Your objective => Every line from the line containing "04/29/2025: 15.7 -> 16" through the end of the data is to be reproduced exactly, excluding pictures.

Exercise inputs =>

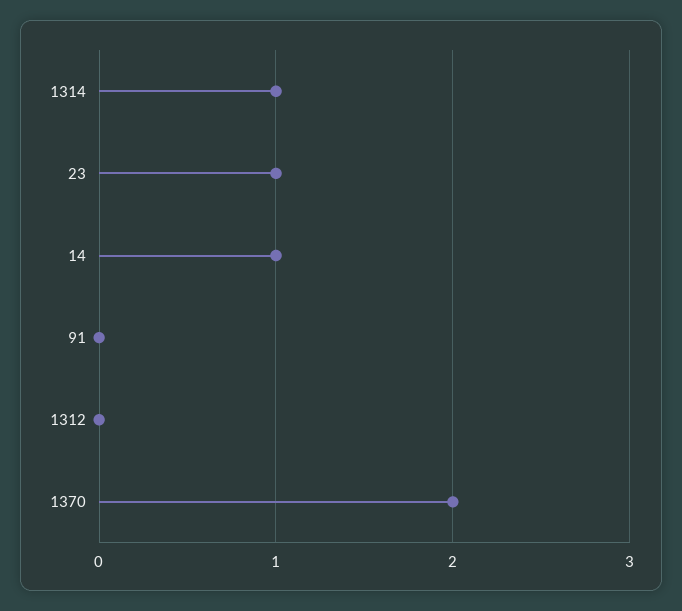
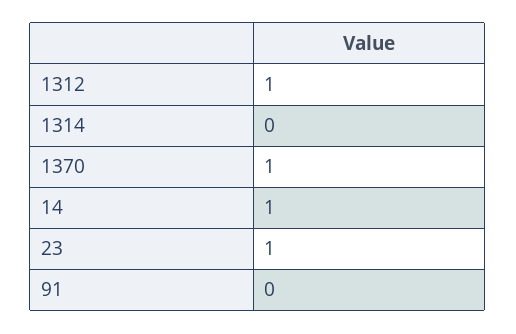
1314: 1 -> 0
1312: 0 -> 1
1370: 2 -> 1

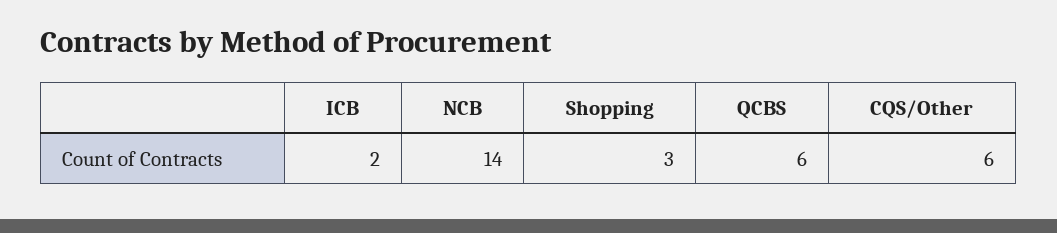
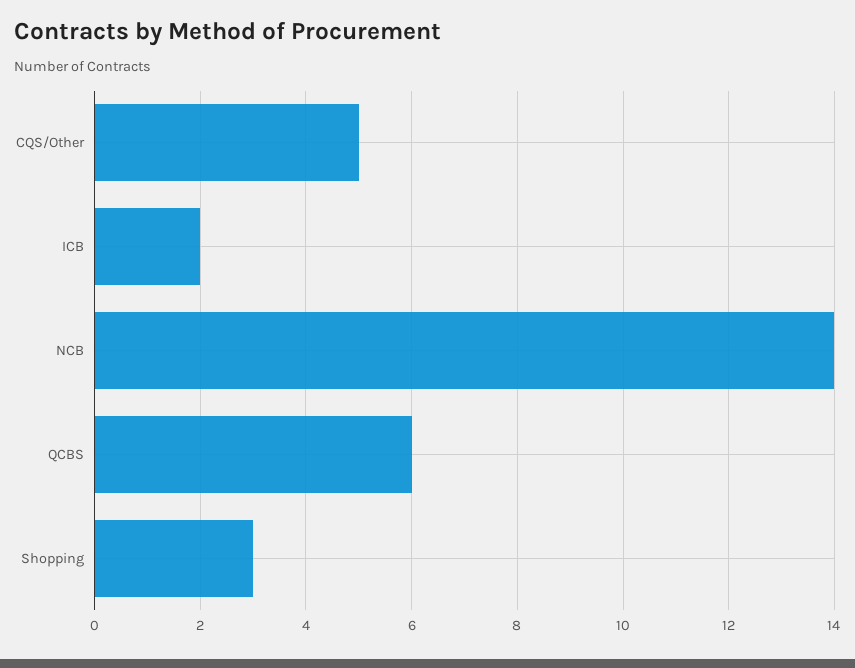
CQS/Other: 6 -> 5

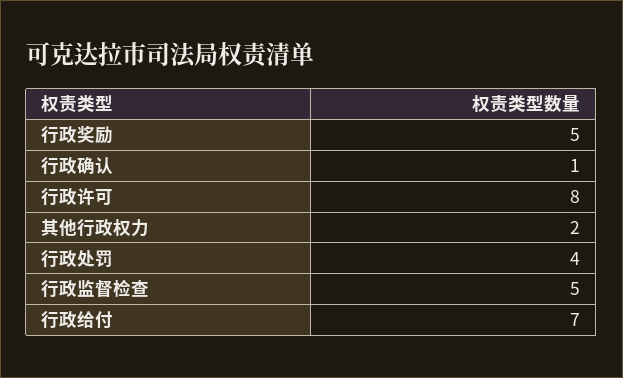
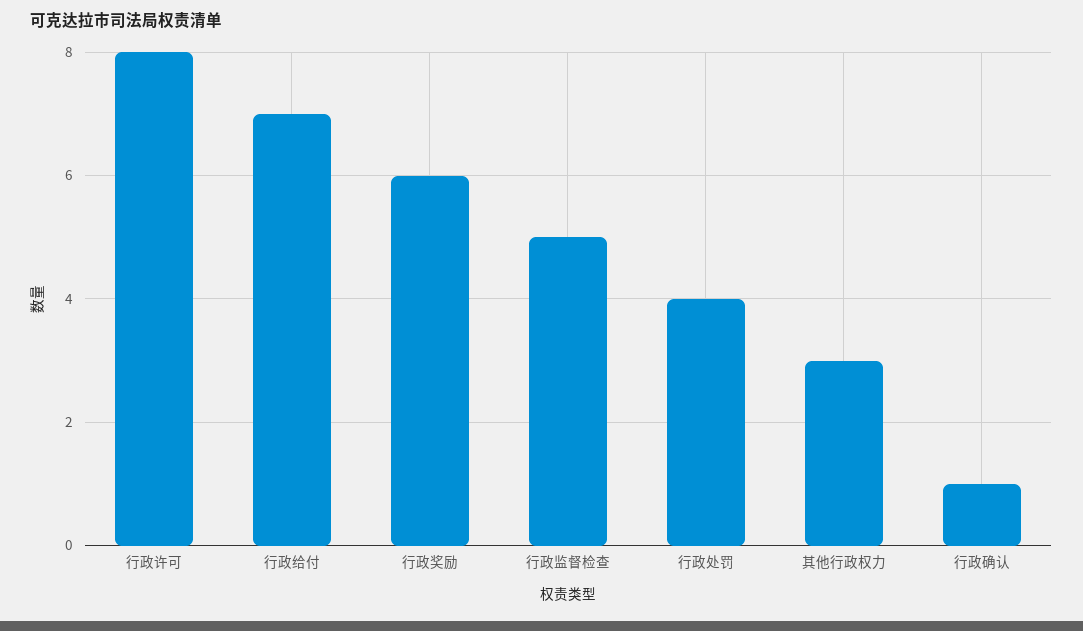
行政奖励: 5 -> 6
其他行政权力: 2 -> 3

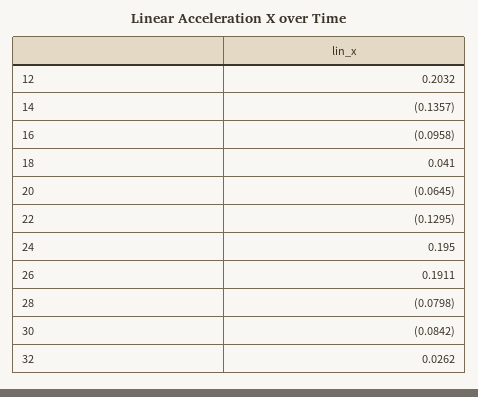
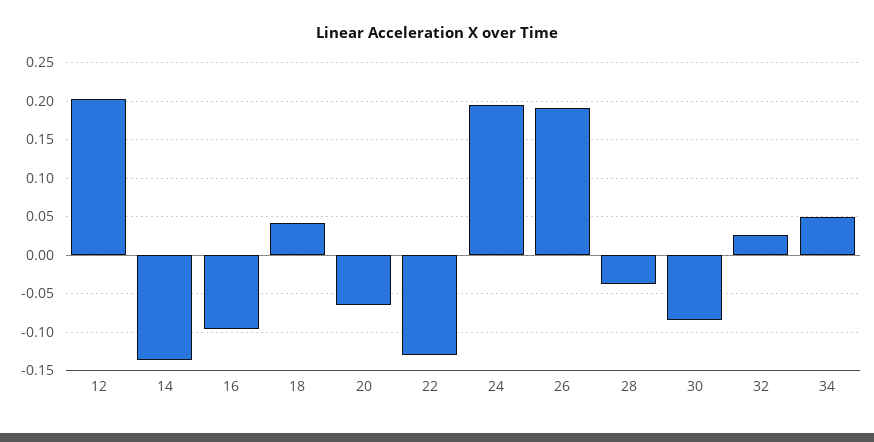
28: -0.0798 -> -0.04
34: none -> 0.05

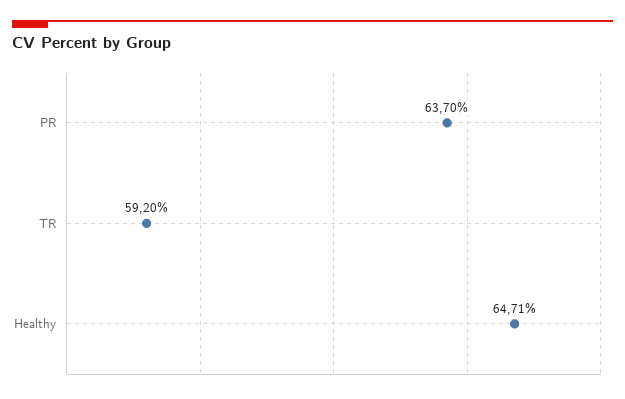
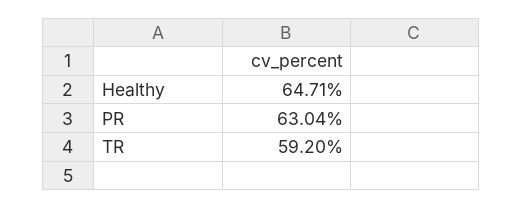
PR: 63.7 -> 63.04

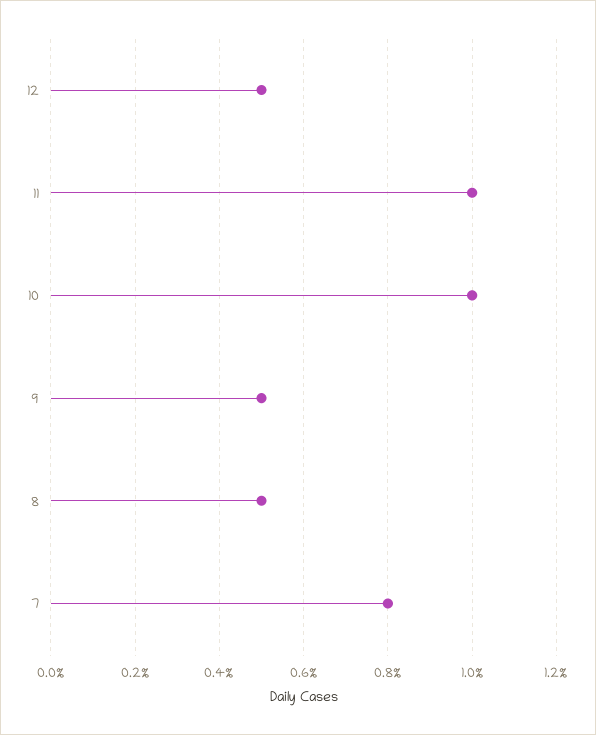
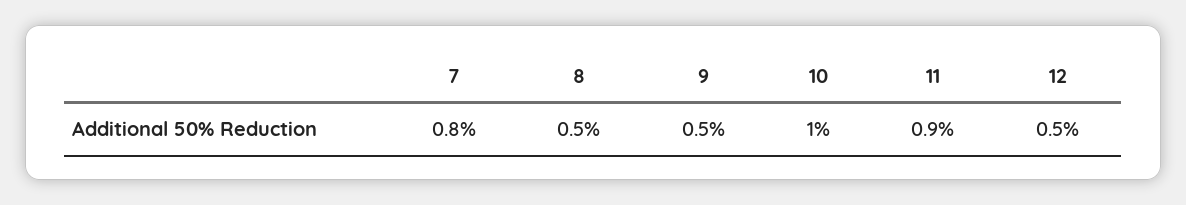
11: 1 -> 0.9

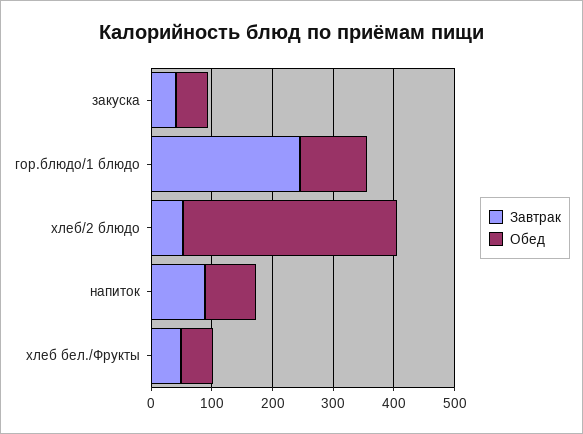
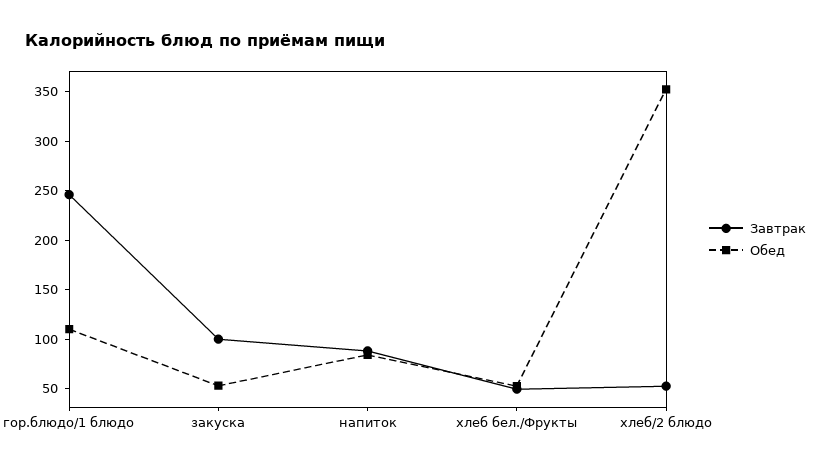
Завтрак, закуска: 40 -> 100

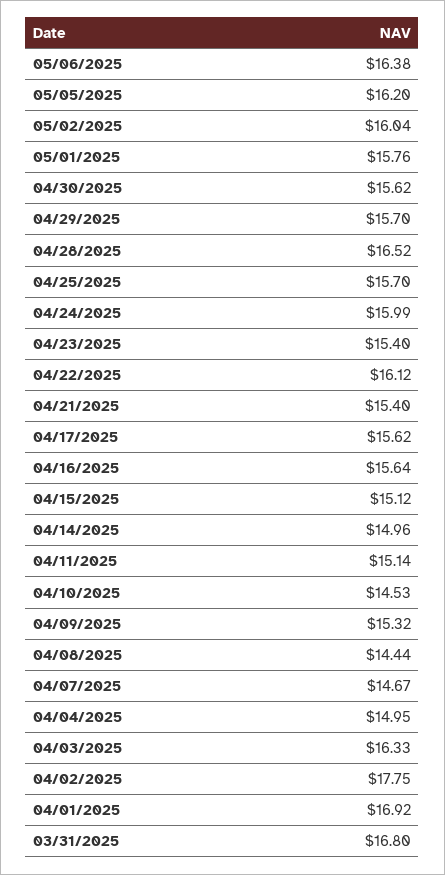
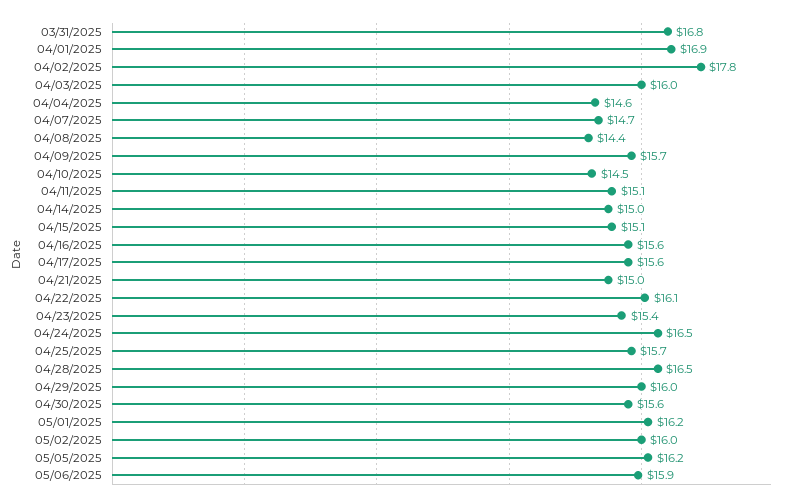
05/06/2025: 16.38 -> 15.9
05/01/2025: 15.76 -> 16.2
04/29/2025: 15.7 -> 16
04/24/2025: 15.99 -> 16.5
04/21/2025: 15.4 -> 15
04/09/2025: 15.32 -> 15.7
04/04/2025: 14.95 -> 14.6
04/03/2025: 16.33 -> 16

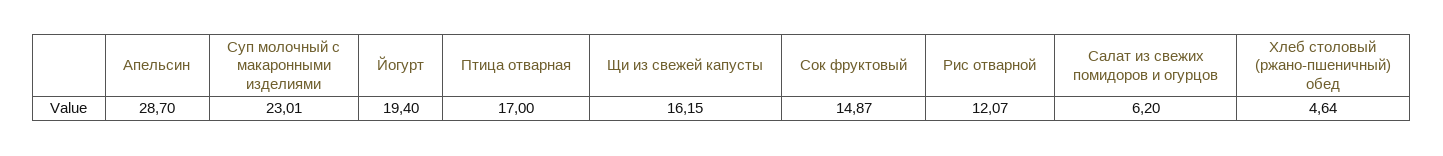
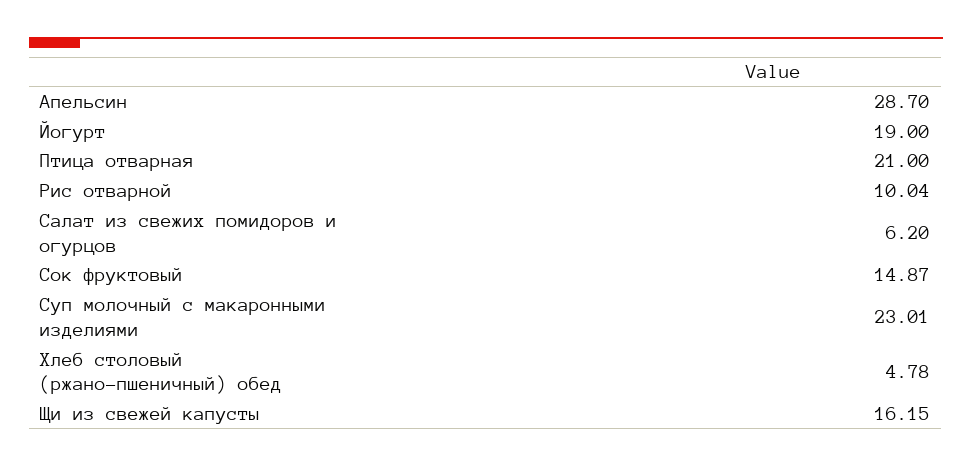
Йогурт: 19.4 -> 19
Птица отварная: 17 -> 21
Рис отварной: 12.07 -> 10.04
Хлеб столовый (ржано-пшеничный) обед: 4.64 -> 4.78

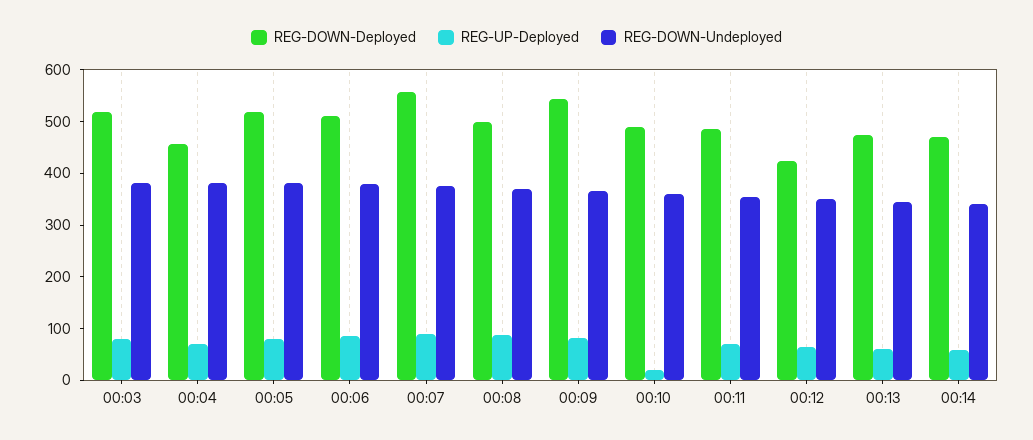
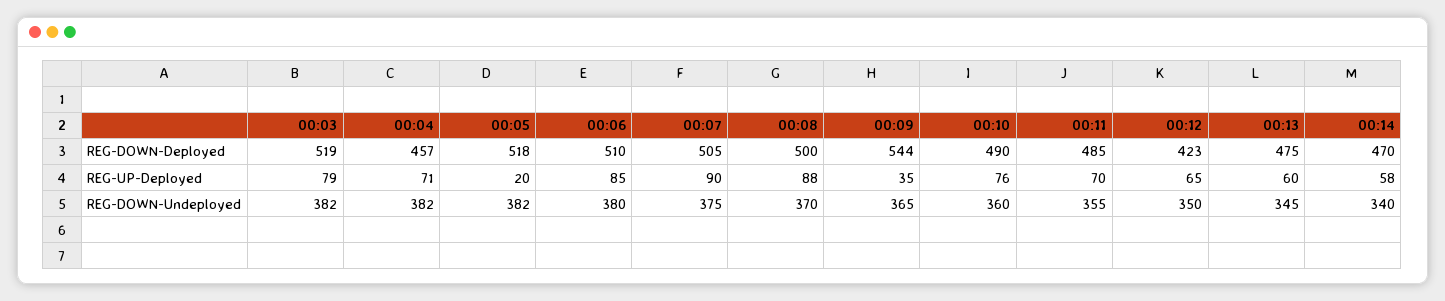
REG-UP-Deployed, 00:05: 80 -> 20
REG-DOWN-Deployed, 00:07: 560 -> 505
REG-UP-Deployed, 00:09: 80 -> 35
REG-UP-Deployed, 00:10: 20 -> 76

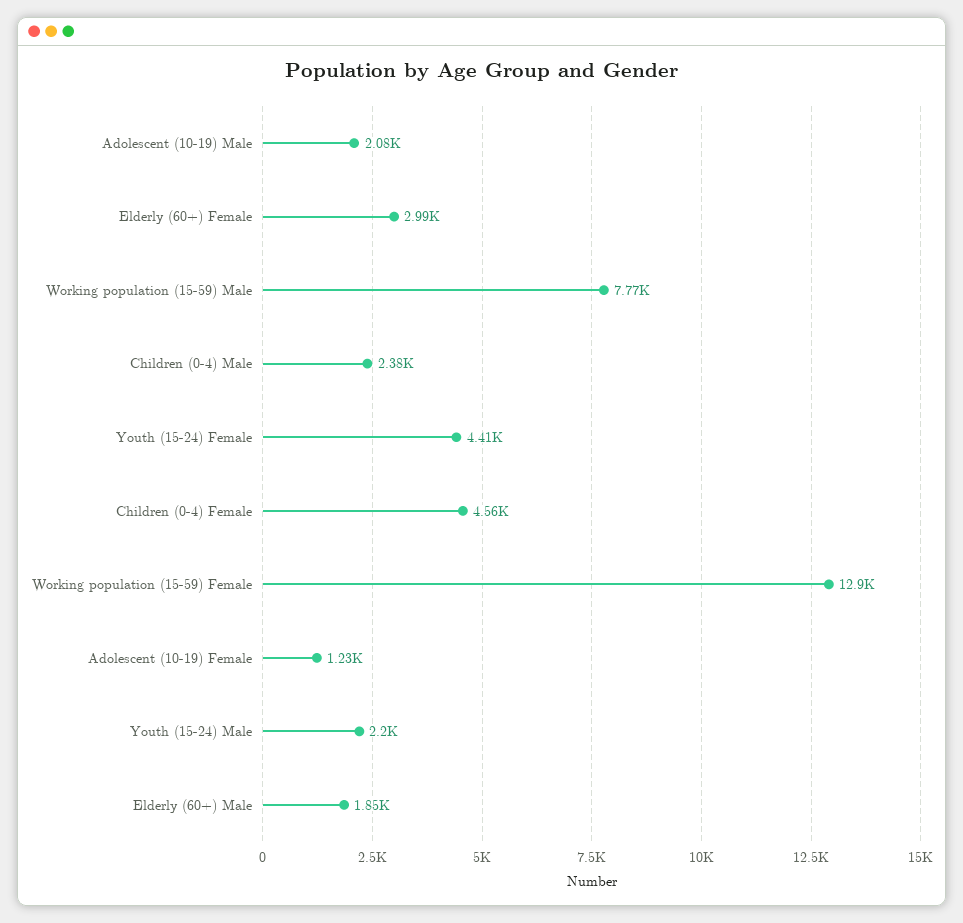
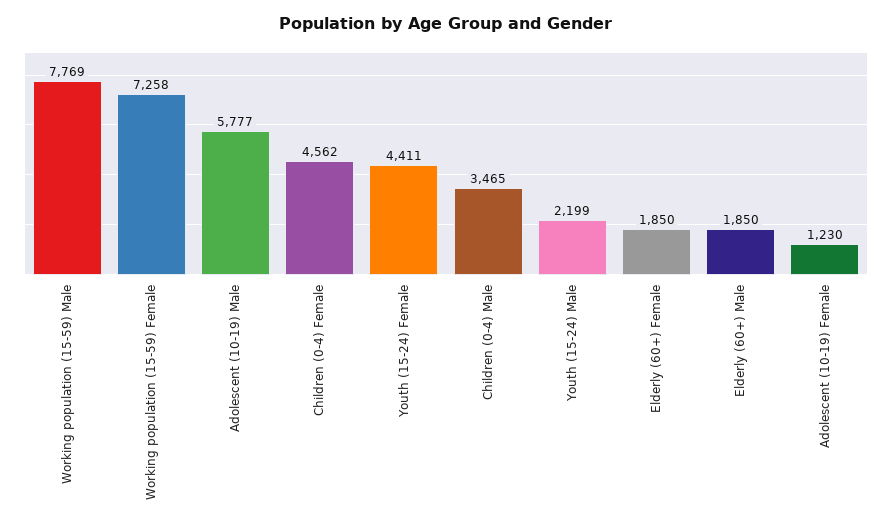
Adolescent (10-19) Male: 2080 -> 5777
Elderly (60+) Female: 2990 -> 1850
Children (0-4) Male: 2380 -> 3465
Working population (15-59) Female: 12900 -> 7258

Response =>
04/29/2025: 15.7 -> 16
04/24/2025: 15.99 -> 16.5
04/21/2025: 15.4 -> 15
04/09/2025: 15.32 -> 15.7
04/04/2025: 14.95 -> 14.6
04/03/2025: 16.33 -> 16

Йогурт: 19.4 -> 19
Птица отварная: 17 -> 21
Рис отварной: 12.07 -> 10.04
Хлеб столовый (ржано-пшеничный) обед: 4.64 -> 4.78

REG-UP-Deployed, 00:05: 80 -> 20
REG-DOWN-Deployed, 00:07: 560 -> 505
REG-UP-Deployed, 00:09: 80 -> 35
REG-UP-Deployed, 00:10: 20 -> 76

Adolescent (10-19) Male: 2080 -> 5777
Elderly (60+) Female: 2990 -> 1850
Children (0-4) Male: 2380 -> 3465
Working population (15-59) Female: 12900 -> 7258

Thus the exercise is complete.